> _DOCUMENT SEGMENT_
Should you pay a tutor to get your child through that crucial scholarship or entrance exam? Before you commit your hard-earned cash read how we got our son through his exam without spending a penny on a tutor.
We are terribly lucky here in Calderdale to have access to 2 fantastic FREE Grammar schools which are among the best in the country. Most education authorities they were abolished a generation ago.
The first is the Crossley Heath Grammar School and the second is the North Halifax Grammar School. Apart from the locations there is little to choose between them as both are excellent.
We live less than 1 mile from one of these rare treasures, Crossley Heath Grammar School and not being flush enough to even consider paid places at an independent school we set out on a mission to make sure our son was able to earn a place through academic ability.
Competition for places is stiff – over 900 10 & 11 year olds compete for 310 places each year and it’s not only local children. With fees for private schools nudging £10,000 pa, free Grammar schools are increasingly attractive and parents are prepared to have their children travel up to 50 miles each way to get a free place. Crossleys gets applicants and pupils from as far afield as Manchester, Burnley & Skipton. Entrance is based on academic ability alone with the brightest candidates at the annual entrance exam being offered places for the following September’s year 7 intake.
It was frightening to find out a year before the admissions entrance exam that many parents had been employing out of school tutors for several years. Our son had been plodding along quite happily at school with a little homework help from me and his Dad but nothing to really write home about.
Heck he was going to have to run to simply catch up!
Web searches of local tutors left us shocked at the cost. £25 on hour seemed to be the average cost with 2 hours per week being recommended. No way did we have a spare £50 a week even as an investment in our sons future. Also, it didn’t seem to us that 2 hours per week would actually make that much difference.
So, we joined an 11+ website ElevenPlus Exams and started to research which practice papers were the best to use prepare Nathan for the biggest hurdle he has faced in his young life. We then duly sent off for what were to become the first of many practice papers
His early attempts were pretty average and it was clear he was going to need lots of practice to get up to the high standard needed.
The real encouraging factor for us though was that he WANTED to study and to do well and pass the exam because he desperately wanted to go to one of the Grammar schools.
So, heartened by his enthusiasm and willingness to work we set out on the road of tutoring him ourselves. I say we but actually hubby did 99% of everything. He researched the questions, sat with Nathan while he did the practice papers then painstakingly went through every question te reinforce the learning experience.
They started in the summer – even studying while we were on holiday in Spain! Gradually Nathan built up to doing practice papers every evening after finishing his homework – he drove the pace himself but it was still 6 months of intense concentrated effort and not every 10-year-old is capable of that kind of dedication. We are proud that Nathan was prepared and able to back his strong desire to succeed with the hard work that was needed.

> _SUPPLIED RECORDS_

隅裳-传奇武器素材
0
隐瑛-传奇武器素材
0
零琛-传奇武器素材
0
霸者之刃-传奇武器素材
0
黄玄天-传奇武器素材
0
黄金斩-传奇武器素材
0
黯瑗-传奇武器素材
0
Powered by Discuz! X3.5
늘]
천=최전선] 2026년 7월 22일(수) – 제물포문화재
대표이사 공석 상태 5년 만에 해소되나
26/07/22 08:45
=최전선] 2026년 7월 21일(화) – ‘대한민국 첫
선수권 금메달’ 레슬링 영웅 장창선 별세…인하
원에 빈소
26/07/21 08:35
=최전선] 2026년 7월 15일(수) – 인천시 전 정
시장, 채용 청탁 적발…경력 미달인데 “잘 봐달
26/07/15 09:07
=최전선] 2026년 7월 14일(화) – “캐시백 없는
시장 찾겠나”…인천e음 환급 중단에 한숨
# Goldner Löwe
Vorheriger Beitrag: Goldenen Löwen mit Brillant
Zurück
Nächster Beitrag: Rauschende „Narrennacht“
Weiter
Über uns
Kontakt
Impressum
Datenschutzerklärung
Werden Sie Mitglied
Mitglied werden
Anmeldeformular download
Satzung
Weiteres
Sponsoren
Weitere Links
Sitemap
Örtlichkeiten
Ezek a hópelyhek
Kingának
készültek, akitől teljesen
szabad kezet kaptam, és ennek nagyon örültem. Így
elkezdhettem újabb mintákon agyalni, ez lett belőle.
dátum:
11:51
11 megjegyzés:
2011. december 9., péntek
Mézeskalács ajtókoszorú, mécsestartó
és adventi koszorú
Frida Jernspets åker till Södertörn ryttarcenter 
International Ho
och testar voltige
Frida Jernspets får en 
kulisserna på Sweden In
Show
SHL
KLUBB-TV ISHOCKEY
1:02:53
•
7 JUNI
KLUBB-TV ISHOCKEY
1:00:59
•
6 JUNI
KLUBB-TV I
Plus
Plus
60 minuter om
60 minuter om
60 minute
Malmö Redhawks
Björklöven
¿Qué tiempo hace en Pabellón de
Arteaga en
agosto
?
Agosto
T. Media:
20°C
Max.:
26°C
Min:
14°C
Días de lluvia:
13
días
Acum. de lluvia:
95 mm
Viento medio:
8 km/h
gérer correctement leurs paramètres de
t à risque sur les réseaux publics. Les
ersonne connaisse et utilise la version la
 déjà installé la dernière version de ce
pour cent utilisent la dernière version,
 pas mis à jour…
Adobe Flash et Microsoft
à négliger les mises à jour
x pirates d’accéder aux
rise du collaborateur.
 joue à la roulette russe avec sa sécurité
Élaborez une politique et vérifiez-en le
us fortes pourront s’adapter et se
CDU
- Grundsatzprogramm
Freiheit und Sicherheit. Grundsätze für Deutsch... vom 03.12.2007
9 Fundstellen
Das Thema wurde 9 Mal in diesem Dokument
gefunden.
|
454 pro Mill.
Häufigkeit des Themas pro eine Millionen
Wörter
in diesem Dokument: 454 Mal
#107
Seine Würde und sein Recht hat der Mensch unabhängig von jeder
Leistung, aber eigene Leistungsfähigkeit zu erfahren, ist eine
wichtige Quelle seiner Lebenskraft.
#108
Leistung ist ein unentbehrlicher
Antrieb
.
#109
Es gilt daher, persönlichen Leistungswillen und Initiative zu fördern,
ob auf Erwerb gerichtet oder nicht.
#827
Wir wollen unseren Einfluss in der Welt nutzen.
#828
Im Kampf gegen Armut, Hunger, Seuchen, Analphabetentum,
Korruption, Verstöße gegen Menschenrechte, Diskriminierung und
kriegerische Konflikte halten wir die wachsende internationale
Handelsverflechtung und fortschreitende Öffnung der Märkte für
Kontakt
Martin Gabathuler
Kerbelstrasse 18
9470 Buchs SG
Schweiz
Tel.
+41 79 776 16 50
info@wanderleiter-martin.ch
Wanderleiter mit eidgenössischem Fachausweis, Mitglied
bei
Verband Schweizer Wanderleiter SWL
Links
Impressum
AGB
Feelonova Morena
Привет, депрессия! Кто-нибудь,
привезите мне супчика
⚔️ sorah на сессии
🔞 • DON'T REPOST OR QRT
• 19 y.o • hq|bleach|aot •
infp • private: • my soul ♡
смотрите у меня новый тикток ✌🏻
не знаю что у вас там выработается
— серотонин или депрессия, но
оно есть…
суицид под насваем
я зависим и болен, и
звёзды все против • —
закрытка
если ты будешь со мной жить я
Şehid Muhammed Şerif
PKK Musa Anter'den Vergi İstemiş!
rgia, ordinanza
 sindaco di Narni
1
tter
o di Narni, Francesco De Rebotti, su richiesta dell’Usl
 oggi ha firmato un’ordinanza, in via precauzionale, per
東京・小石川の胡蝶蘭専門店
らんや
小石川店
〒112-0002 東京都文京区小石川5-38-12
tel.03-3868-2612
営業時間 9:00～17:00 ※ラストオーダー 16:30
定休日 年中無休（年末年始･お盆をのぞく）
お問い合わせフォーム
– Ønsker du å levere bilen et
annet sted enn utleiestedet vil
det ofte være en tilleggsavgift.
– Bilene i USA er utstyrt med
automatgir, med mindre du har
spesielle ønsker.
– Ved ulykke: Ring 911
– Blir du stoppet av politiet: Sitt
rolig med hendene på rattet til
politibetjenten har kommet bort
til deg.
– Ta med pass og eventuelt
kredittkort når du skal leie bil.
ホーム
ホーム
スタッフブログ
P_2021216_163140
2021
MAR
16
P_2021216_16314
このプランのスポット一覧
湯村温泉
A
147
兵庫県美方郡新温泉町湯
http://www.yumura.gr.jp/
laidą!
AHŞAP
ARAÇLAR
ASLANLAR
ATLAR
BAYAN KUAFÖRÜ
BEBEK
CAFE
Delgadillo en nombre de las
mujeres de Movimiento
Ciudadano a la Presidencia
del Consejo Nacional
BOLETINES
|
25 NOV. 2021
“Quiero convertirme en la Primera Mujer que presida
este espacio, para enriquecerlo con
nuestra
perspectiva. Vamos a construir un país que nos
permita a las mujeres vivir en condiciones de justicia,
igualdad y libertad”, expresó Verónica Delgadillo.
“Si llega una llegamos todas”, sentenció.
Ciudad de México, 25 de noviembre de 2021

> _EXPLORE THE MATERIAL_
(a) According to the grammar school exam post, how many children compete each year, and for how many places?
(b) Put the stretch of the records from their start through the line containing "26/07/21 08:35" into a numbered list, leaving out any blank lines.
The grammar school exam post and the records have no connection to each other.

> _WRITTEN RESPONSES_
(a) Over 900 children aged 10 and 11 compete for 310 places each year.

(b)
1. 隅裳-传奇武器素材
2. 0
3. 隐瑛-传奇武器素材
4. 0
5. 零琛-传奇武器素材
6. 0
7. 霸者之刃-传奇武器素材
8. 0
9. 黄玄天-传奇武器素材
10. 0
11. 黄金斩-传奇武器素材
12. 0
13. 黯瑗-传奇武器素材
14. 0
15. Powered by Discuz! X3.5
16. 늘]
17. 천=최전선] 2026년 7월 22일(수) – 제물포문화재
18. 대표이사 공석 상태 5년 만에 해소되나
19. 26/07/22 08:45
20. =최전선] 2026년 7월 21일(화) – ‘대한민국 첫
21. 선수권 금메달’ 레슬링 영웅 장창선 별세…인하
22. 원에 빈소
23. 26/07/21 08:35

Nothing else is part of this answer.